The Holiday for Everyone / Fernando Damaso #Cuba

From: http://circusanonymous.blogspot.com
From: http://circusanonymous.blogspot.com

In my family Christmas was the most anticipated and desired holiday. For us, the Christmas spirit stared on the last Thursday in November (Thanksgiving Day), with the lighting of the tree and the display of the Nativity scene, and continued through Christmas Eve, Christmas and New Year’s Day, until the Day of the Three Kings — Epiphany.

The doorways of Galiana, Reina, Monte and other shopping streets were filled with natural pines of all sizes, brought from Canada and the United States, which filled the air with the aroma of resin and wood. In addition to apples and pears — available year-round — came from California in wooden boxes with each fruit wrapped in purple Chinese paper), were piled up, competing with white and purple grapes from the same source. Stands were erected on the corners to sell caramel apples and roasted chestnuts, the latter from Spain, along with wines, ciders and champagnes, and nougat in different size wooden boxes, imitations of the old boxes that were used to pack merchandise on boats, with the brands woodburned into them in sepia.

Local quinces in multiple colors also appeared, along with papaya and orange wines, Red Seal nuts and hazelnuts, and dates and figs from Arabia. The stores and streets were decorated, filled with colored lights and Christmas carols, including even the most modest shops in the poorest neighborhoods: it was a fiesta for everyone.

As Christmas Eve approached, pigs, guinea fowl and turkeys appeared — the main dishes of the dinners on the 24th and 25th. From the 23rd the bakeries were overwhelmed, roasting the pigs in their overs, and impregnating the city with their characteristic aroma. There was constant movement, on foot and by vehicle, traveling to the traditional Cuban family dinners, where everyone made an appearance regardless of where they lived.
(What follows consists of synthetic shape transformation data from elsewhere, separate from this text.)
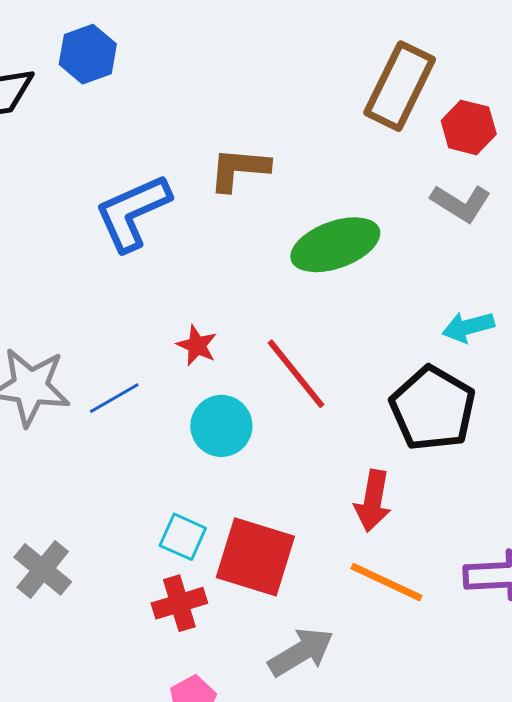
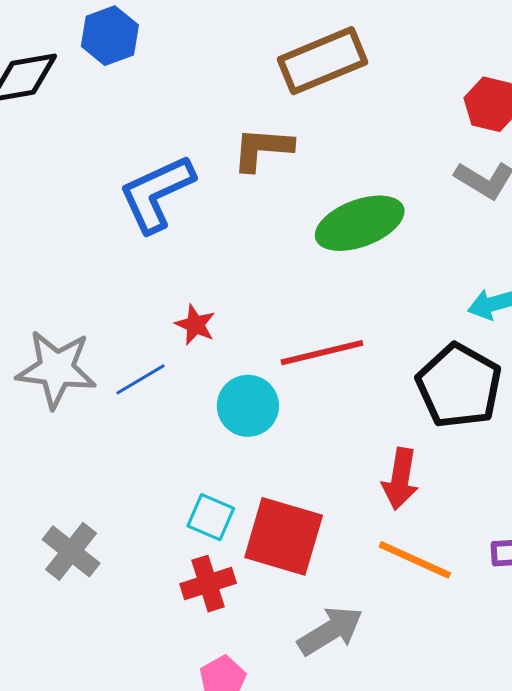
brown rectangle: (400, 86) -> (322, 61), moved, turned 42
red star: (197, 345) -> (195, 325), moved
red line: (296, 374) -> (322, 353), turned -64

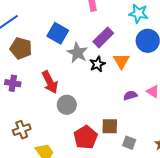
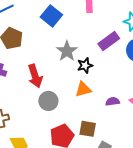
blue square: (58, 33) -> (51, 16), moved
purple rectangle: (103, 37) -> (109, 41), moved
orange triangle: (121, 61) -> (83, 89), moved, turned 36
After dinner people went to midnight mass — called the Mass of the Rooster — in the nearest church, where at midnight the figure of the baby Jesus was placed in the manger, empty up to that point.

Christmas Day was for a family lunch of left-over roast turkey from the night before, a walk in the afternoon to the movies or the circuses scattered around the city: Ringling Brothers at Paseo and Malecon, the Santos y Artigas at Infanta and San Lazaro, and the Razzore at Cerrato and Orbay in Infanta, to mention only the most important.

The 31st was more of a night for clubs, cabarets and restaurants, and parties at the recreational societies, with twelve chimes and twelve grapes at midnight, and cups of cider or champagne, to say goodbye to the year that was leaving and hello to the one coming in, with a toast. New Year’s Day lunch was late, after sleeping off the hangover, with chicken, salads, nuts, hazelnuts, nougat and wine, and the evening was for showing off one’s new clothes and shoes and promenading.

The night before Epiphany belonged the grown-ups, first buying the latest toys, at bargain prices, in the doorways of the shopping streets, and then quietly placing them next to the beds of the children, who had gone to bed early to wait for them. Three Kings Day belonged totally to the children, waking early while it was still dark, and being excited and rowdy until dusk. With January 6th the Christmas holidays ended..

Today these traditions, forgotten (and even banned) for too long, are slowing being taken up again, as a necessary return to our roots. The multitudinous hosts to the Virgin of Charity of Cobre during her tour around the country last year, was a great sign that the wind that has blown over all these years may have left the trees leafless, without fruit and even no branches, but it could not uproot them and, despite everything, they are being reborn. I hope the same happens with Christmas. It always was, and should be again, the holiday for everyone.